BEGIN

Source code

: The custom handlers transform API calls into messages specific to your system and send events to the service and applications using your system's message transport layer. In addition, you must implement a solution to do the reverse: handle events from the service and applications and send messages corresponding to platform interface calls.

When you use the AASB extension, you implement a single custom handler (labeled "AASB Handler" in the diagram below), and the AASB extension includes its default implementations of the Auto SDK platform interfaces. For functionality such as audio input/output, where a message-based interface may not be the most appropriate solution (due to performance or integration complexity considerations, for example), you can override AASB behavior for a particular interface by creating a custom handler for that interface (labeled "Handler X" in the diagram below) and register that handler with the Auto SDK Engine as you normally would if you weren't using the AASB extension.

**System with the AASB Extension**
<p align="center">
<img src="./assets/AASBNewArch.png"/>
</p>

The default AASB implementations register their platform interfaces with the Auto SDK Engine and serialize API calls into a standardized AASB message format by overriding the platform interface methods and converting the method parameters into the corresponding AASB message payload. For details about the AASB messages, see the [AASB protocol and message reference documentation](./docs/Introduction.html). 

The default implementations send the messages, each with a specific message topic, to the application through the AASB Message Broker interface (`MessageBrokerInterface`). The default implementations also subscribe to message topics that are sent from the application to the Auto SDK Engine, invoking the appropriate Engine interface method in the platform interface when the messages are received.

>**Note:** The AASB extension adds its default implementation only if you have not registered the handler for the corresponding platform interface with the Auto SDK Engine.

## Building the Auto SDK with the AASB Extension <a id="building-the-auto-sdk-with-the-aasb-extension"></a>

END

▶ _What to do_
Copy out every line of the data above verbatim, preserving its markup, spacing, and line breaks.

▶ _Reply_
Source code

: The custom handlers transform API calls into messages specific to your system and send events to the service and applications using your system's message transport layer. In addition, you must implement a solution to do the reverse: handle events from the service and applications and send messages corresponding to platform interface calls.

When you use the AASB extension, you implement a single custom handler (labeled "AASB Handler" in the diagram below), and the AASB extension includes its default implementations of the Auto SDK platform interfaces. For functionality such as audio input/output, where a message-based interface may not be the most appropriate solution (due to performance or integration complexity considerations, for example), you can override AASB behavior for a particular interface by creating a custom handler for that interface (labeled "Handler X" in the diagram below) and register that handler with the Auto SDK Engine as you normally would if you weren't using the AASB extension.

**System with the AASB Extension**
<p align="center">
<img src="./assets/AASBNewArch.png"/>
</p>

The default AASB implementations register their platform interfaces with the Auto SDK Engine and serialize API calls into a standardized AASB message format by overriding the platform interface methods and converting the method parameters into the corresponding AASB message payload. For details about the AASB messages, see the [AASB protocol and message reference documentation](./docs/Introduction.html). 

The default implementations send the messages, each with a specific message topic, to the application through the AASB Message Broker interface (`MessageBrokerInterface`). The default implementations also subscribe to message topics that are sent from the application to the Auto SDK Engine, invoking the appropriate Engine interface method in the platform interface when the messages are received.

>**Note:** The AASB extension adds its default implementation only if you have not registered the handler for the corresponding platform interface with the Auto SDK Engine.

## Building the Auto SDK with the AASB Extension <a id="building-the-auto-sdk-with-the-aasb-extension"></a>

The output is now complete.